Now, every time a different random sequence is needed, a seed is obtained by reading the computer's clock. The principle behind this is that since it is impossible to know the exact moment when a program is started, each program start can be considered as obtaining a random number to be used as a seed.
Therefore, it can be anticipated that the resulting random number sequence is unpredictable, because we do not know what the random number seed will be.
Creating Random Number Seeds
local seed = math.randomseed(x [, dist])
Parameters
| Parameter | Meaning |
|---|---|
x | Random number seed, which will return different random numbers based on different input values. If different values are needed each time, the random number seed x can be set to the current time. |
dist | Random number distribution (optional parameter). If not set, it defaults to a uniform distribution. If this parameter is set, mu and sigma can also be set as parameters for the corresponding distribution. |
The dist parameter can be set with three types of distribution:
'normal': Normal distribution'exponential': Exponential distribution'poisson': Poisson distribution
In addition, the parameters for these distributions can also be set, where the mu key represents the mean and the sigma key represents the variance.
Example
-- Create a random number seed for Poisson distribution
local seed = math.randomseed(os.time(), {distribution = "poisson", mu = "3"}) -- Poisson distribution with a mean of 3
-- Output random number
print(seed:random())
Program Control
The program control mentioned in this article mainly refers to how to use the buttons in the user interface to control the program's operation, including pausing, resuming, stopping, etc.
Command Bar
It mainly refers to the first 3 buttons in the command bar.
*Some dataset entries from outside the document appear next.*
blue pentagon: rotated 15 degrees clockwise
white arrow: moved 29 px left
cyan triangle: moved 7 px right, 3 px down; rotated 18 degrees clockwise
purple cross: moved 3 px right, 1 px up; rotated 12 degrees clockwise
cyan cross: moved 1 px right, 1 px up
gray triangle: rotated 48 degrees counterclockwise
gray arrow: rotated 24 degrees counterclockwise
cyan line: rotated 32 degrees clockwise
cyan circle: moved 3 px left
Program control in MicroCity Web mainly refers to the pause, resume, and stop of 3D interface rendering implemented through the scene object, with specific functions as follows:
local state = scene.render()
Here, the return value of scene.render() is stored in the variable state, and the value of the state variable is either true or false, representing the program's running state as running or terminated (button 3 pressed in the command bar).
The pause of rendering of 3D objects is also achieved by calling scene.render(). If refreshing 3D objects is achieved by continuously calling the scene.render() function and the refresh interval is not controlled by os.sleep(), it is possible to pause the rendering at a certain state on the 3D interface. This is because if the movement speed of 3D objects is controlled by os.sleep(), clicking the pause button might happen during the os.sleep() process, causing the program to not respond immediately and thus making the pause button ineffective. Therefore, it is recommended to avoid using os.sleep() for controlling the motion speed of 3D objects, and instead control the advancement duration by adding other parameters to achieve the purpose of controlling the speed of 3D object movement.
This post is translated using ChatGPT, please feedback if any omissions.